For some time, women have been taking positions of power and authority in certain intercultural contexts, particularly education. The head teacher of the school at Yirrkala was until recently a Yolngu woman, and the head teacher at Gapuwiyak is also a Yolngu woman. At Laynha, following the recent departure of the non-Yolngu Chief Executive Officer (CEO), his successor is a Yolngu woman.[18]
[10] The differences in terminology reflect the authors’ different conceptualisations of these groups. Bäpurru may also be used to refer to a set of clans linked ceremonially by the travels of particular wangarr beings, reflecting a Yolngu modelling of the social world that privileges connections over boundaries when considering the relationship between groups. Further discussion of this issue falls outside the scope of this chapter.
[11] A patrimoiety is one in which a person inherits their membership from their father. An exogamous group is one that does not allow marriage between its members.
[12] That is, a man bestows his daughter as mother-in-law, and therefore his daughter’s daughter as wife, to his sister’s daughter’s son. A man calls both his mother’s mother and her brother märi, and they call him (and his sisters) gutharra.
[13] The Yolngu naming of groups at various levels is an extremely complex issue. The pioneering (and most comprehensive) study is Schebeck (2001). Williams (1986: 57–74) also has an extended discussion of names and their meanings.
[14] Djalkiri, (‘foot’, ‘footprint’) like many Yolngu terms for body parts, is entangled in a complex metaphorical universe (see also Tamisari 1998). It may also refer to an ‘ancestral imprint on the landscape’, and it is sometimes translated as ‘foundation’—that is, ‘the origin of law and identity’. In the name ‘Djalkiripuyngu’ it refers ostensibly to footprints in the mud of Blue Mud Bay, but may also carry the connotation that these groups are the ‘foundation’ people with respect to rom.
[15] As in other parts of Indigenous Australia, kidney failure as a consequence of diabetes is unfortunately becoming common.
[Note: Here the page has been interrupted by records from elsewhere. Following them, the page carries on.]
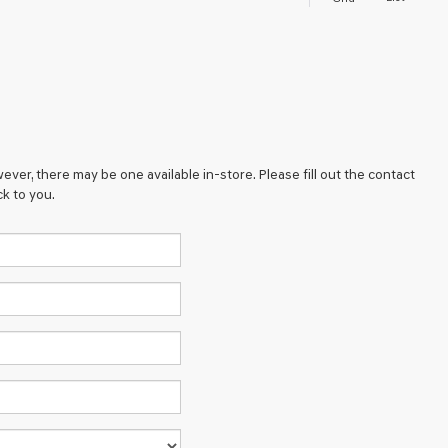
ever, there may be one available in-store. Please fill out the contact
k to you.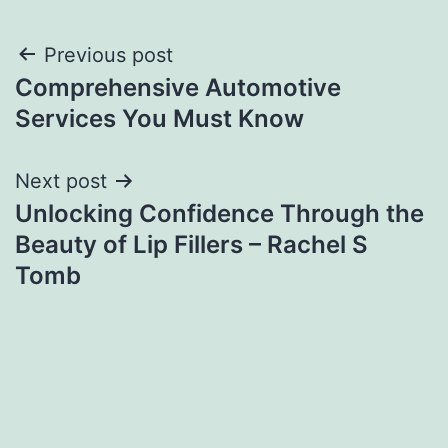
Post
Previous post
Comprehensive Automotive
navigation
Services You Must Know
Next post
Unlocking Confidence Through the
Beauty of Lip Fillers – Rachel S
Tomb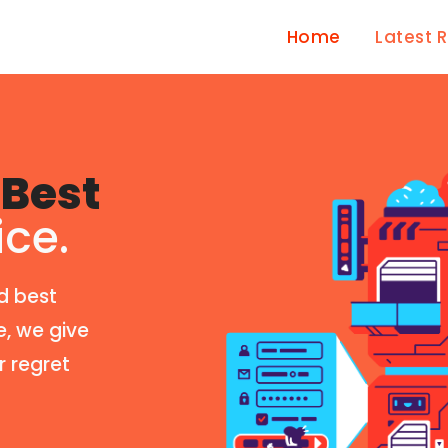
Home
Latest 
Best
ice.
d best
e, we give
r regret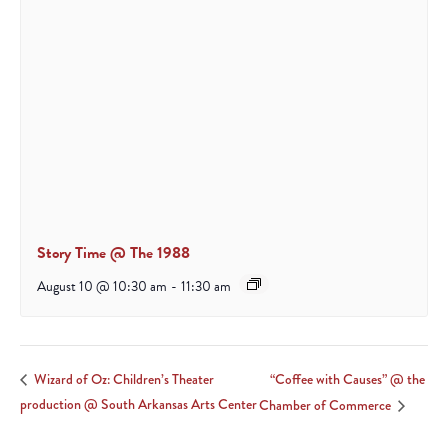
Story Time @ The 1988
August 10 @ 10:30 am
-
11:30 am
“Coffee with Causes” @ the
Wizard of Oz: Children’s Theater
production @ South Arkansas Arts Center
Chamber of Commerce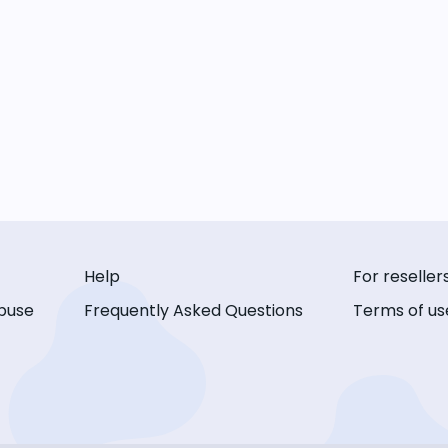
Help
For reseller
buse
Frequently Asked Questions
Terms of us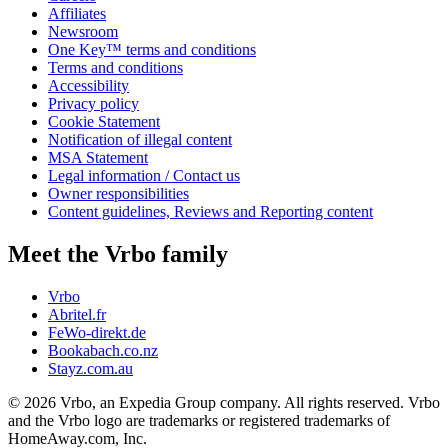
Affiliates
Newsroom
One Key™ terms and conditions
Terms and conditions
Accessibility
Privacy policy
Cookie Statement
Notification of illegal content
MSA Statement
Legal information / Contact us
Owner responsibilities
Content guidelines, Reviews and Reporting content
Meet the Vrbo family
Vrbo
Abritel.fr
FeWo-direkt.de
Bookabach.co.nz
Stayz.com.au
© 2026 Vrbo, an Expedia Group company. All rights reserved. Vrbo
and the Vrbo logo are trademarks or registered trademarks of
HomeAway.com, Inc.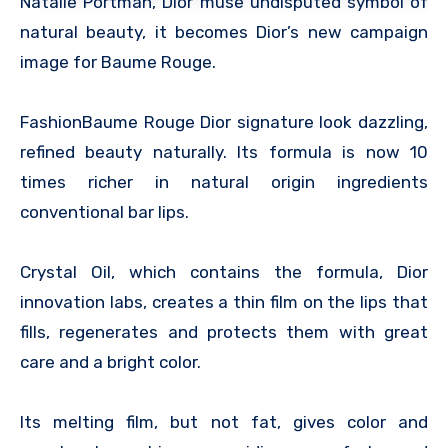
Natalie Portman, Dior muse undisputed symbol of
natural beauty, it becomes Dior’s new campaign
image for Baume Rouge.
FashionBaume Rouge Dior signature look dazzling,
refined beauty naturally. Its formula is now 10
times richer in natural origin ingredients
conventional bar lips.
Crystal Oil, which contains the formula, Dior
innovation labs, creates a thin film on the lips that
fills, regenerates and protects them with great
care and a bright color.
Its melting film, but not fat, gives color and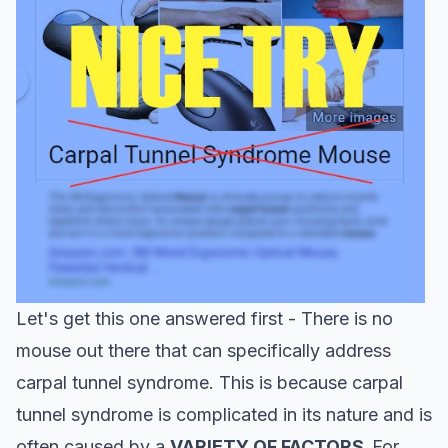
Let's get this one answered first - There is no
mouse out there that can specifically address
carpal tunnel syndrome. This is because carpal
tunnel syndrome is complicated in its nature and is
often caused by a
VARIETY OF FACTORS.
For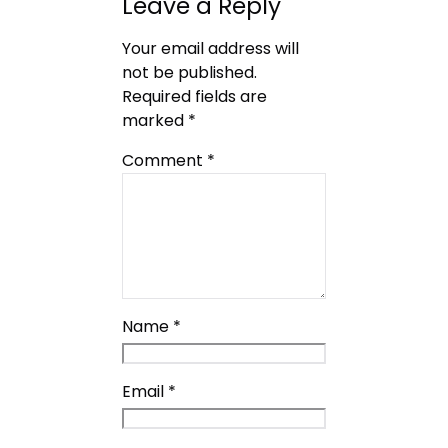
Leave a Reply
Your email address will
not be published.
Required fields are
marked
*
Comment
*
Name
*
Email
*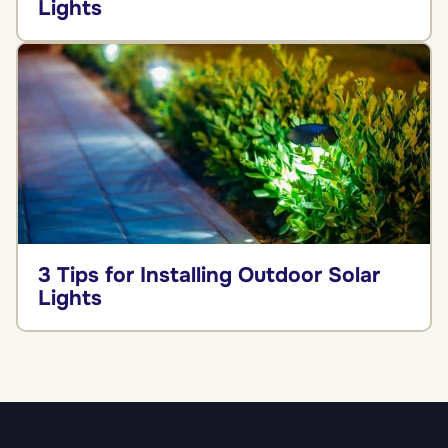
Lights
3 Tips for Installing Outdoor Solar
Lights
Until very recently, there were no facilities for dialysis in Arnhem Land. Yolngu suffering from renal failure had to live semi-permanently in Darwin to avail themselves of the facilities there. There was a bucket of money from the NT Department of Health (delivered through Laynha) to support them and their families to live in Darwin, but no bucket in the Health Department’s hospital budget to pay the technicians necessary to maintain a dialysis facility in Nhulunbuy Area Hospital.
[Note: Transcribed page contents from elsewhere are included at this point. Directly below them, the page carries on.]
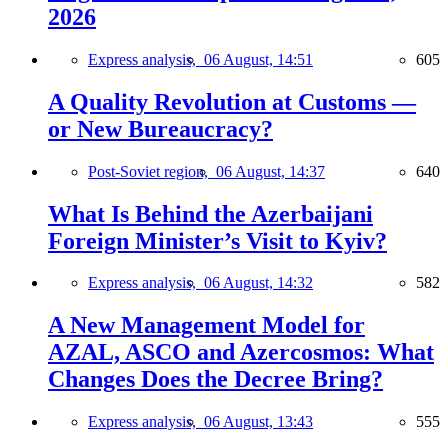
2026
Express analysis,
06 August, 14:51
605
A Quality Revolution at Customs —
or New Bureaucracy?
Post-Soviet region,
06 August, 14:37
640
What Is Behind the Azerbaijani
Foreign Minister’s Visit to Kyiv?
Express analysis,
06 August, 14:32
582
A New Management Model for
AZAL, ASCO and Azercosmos: What
Changes Does the Decree Bring?
Express analysis,
06 August, 13:43
555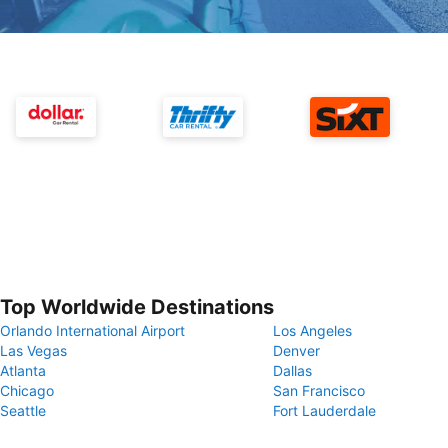
Top Worldwide Destinations
Orlando International Airport
Los Angeles
Las Vegas
Denver
Atlanta
Dallas
Chicago
San Francisco
Seattle
Fort Lauderdale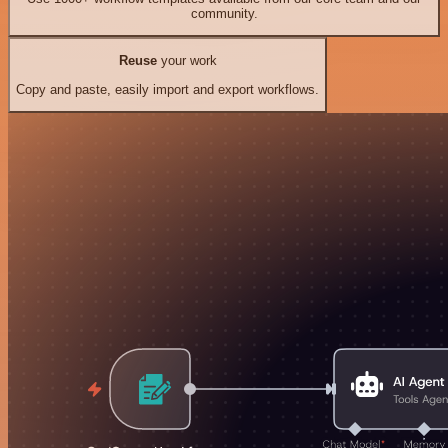
community.
Reuse
your work
Copy and paste, easily import and export workflows.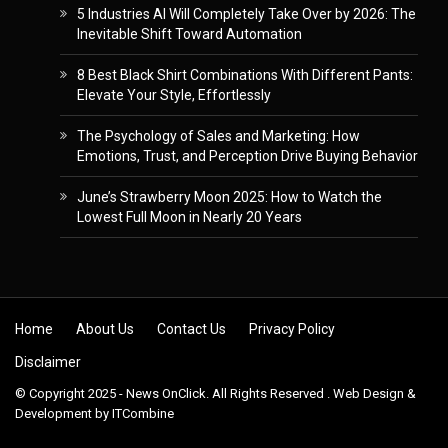
5 Industries AI Will Completely Take Over by 2026: The
Inevitable Shift Toward Automation
8 Best Black Shirt Combinations With Different Pants:
Elevate Your Style, Effortlessly
The Psychology of Sales and Marketing: How
Emotions, Trust, and Perception Drive Buying Behavior
June’s Strawberry Moon 2025: How to Watch the
Lowest Full Moon in Nearly 20 Years
Skip to content
Home
About Us
Contact Us
Privacy Policy
Disclaimer
© Copyright 2025 - News OnClick. All Rights Reserved . Web Design &
Development by
ITCombine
[16] For an extended analysis of Yolngu leadership in relationship to land, and particularly in relation to religious aspects that fall outside the scope of this paper, see Williams (1986, 1987).
[17] The term ngurru is not generally applied to women in the context of clan leadership, but if a woman happens to be the first-born person in her generation (malamarr), and if she is a person with a strong personality, she may sometimes take on ‘ngurru-like’ roles. On one famous occasion in the 1970s, the female malamarr of a large clan, a formidable woman, led a party of her clansmen to do battle with another group.
[18] Women have also become increasingly prominent as artists since the 1970s.